Adjustability (zero/span)

Conditioners with adjustability can compensate for signal differences, and the ability to do so is usually worth the extra cost (typically $100). Adjustability can be accomplished in hardware or software. Some applications have no software so it must be available in hardware.

Isolation

Isolation in a signal conditioner means not having a direct electrical connection (or low impedance path) between two or more points (or circuits). The two primary components used in signal conditioners to provide isolation are transformers and optical couplers.

Surge withstand capability

Surge withstand capability (SWC) – which is the ability of a signal conditioner to reject high voltage and frequency electrical interference – should be considered where ever signal conditioners are to be located

RFI/EMI

The increasing need for reliable communications in factories and plants means that more and more industrial electronic equipment may require built-in radio frequency interference (RFI) immunity.

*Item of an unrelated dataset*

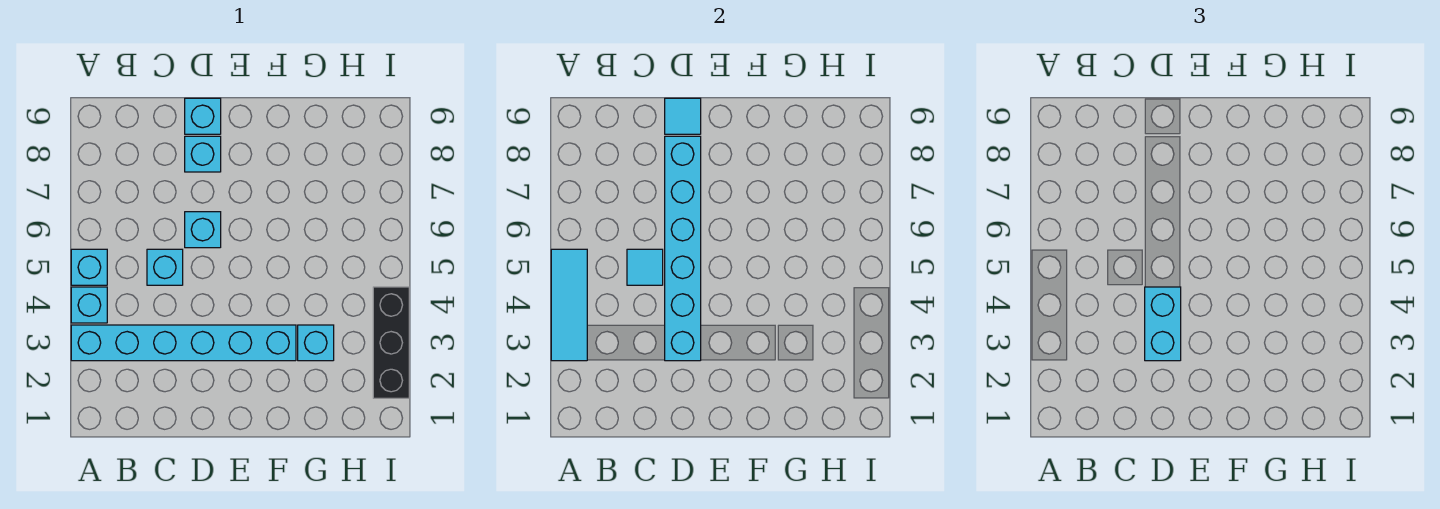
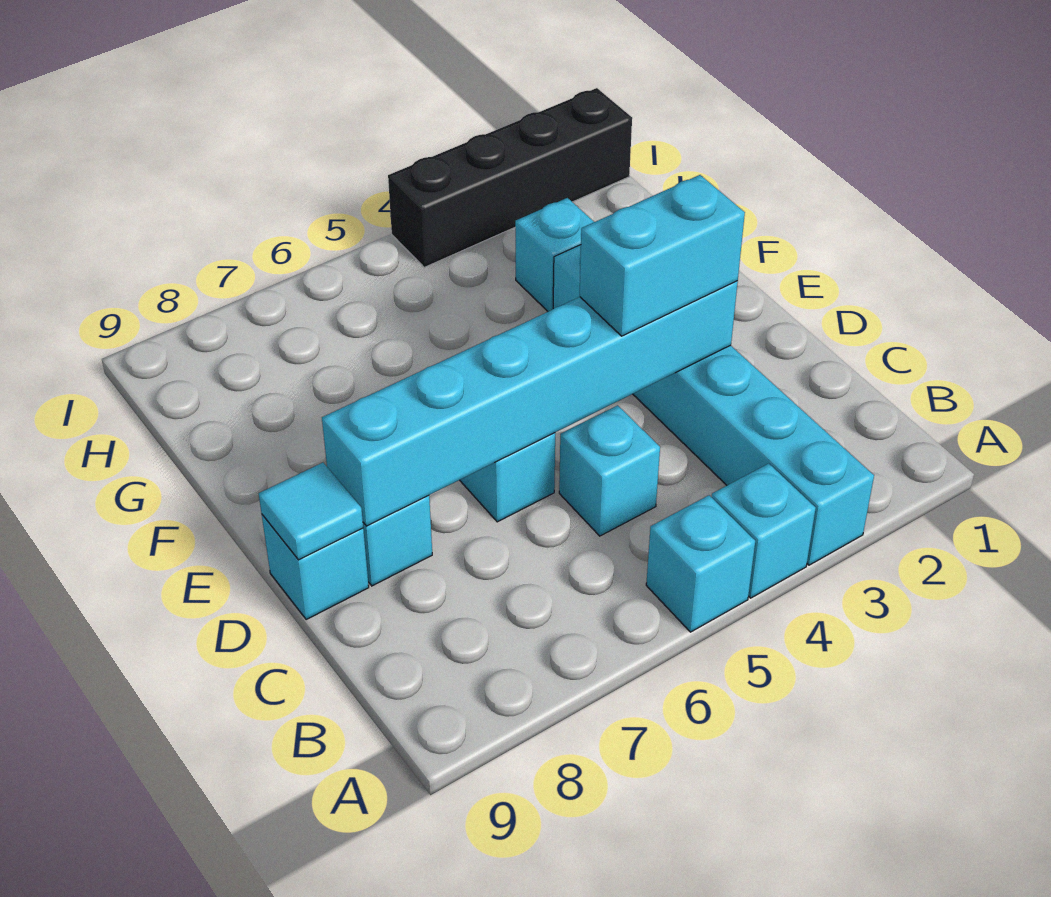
cyan 1x3 tile [551,249,587,361] -> none
cyan 1x1 tile [627,249,663,285] -> none
black 1x3 brick [373,287,409,398] -> black 1x4 brick [388,88,632,267]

At the same time, this equipment’s susceptibility to the electromagnetic interference (EMI) effects of inductive load switching relays and noise induced by heavy operating equipment (Fig. 4) must also be considered.

Packaging

Signal conditioners come in a variety of packages including DIN rail, hockey-puck enclosures, general purpose NEMA 1 type enclosures, NEMA 4/12, and 19 in. rack-mountable card cage systems.

Repairability

Knowing how devices are manufactured will help you determine their repairability.